#### [HOW TO COMPLETE THIS TASK]
Output exactly the lines spanning from the line containing "Your Nose In Other People’s Wombs.." to the last line of the entries, inclusive.

#### [DATA SHOWN]
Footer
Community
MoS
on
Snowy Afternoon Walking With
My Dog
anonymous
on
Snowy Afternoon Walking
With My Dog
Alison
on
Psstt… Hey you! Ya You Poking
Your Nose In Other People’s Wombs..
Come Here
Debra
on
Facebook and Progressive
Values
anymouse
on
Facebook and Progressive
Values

#### [EXERCISE ANSWER]
Your Nose In Other People’s Wombs..
Come Here
Debra
on
Facebook and Progressive
Values
anymouse
on
Facebook and Progressive
Values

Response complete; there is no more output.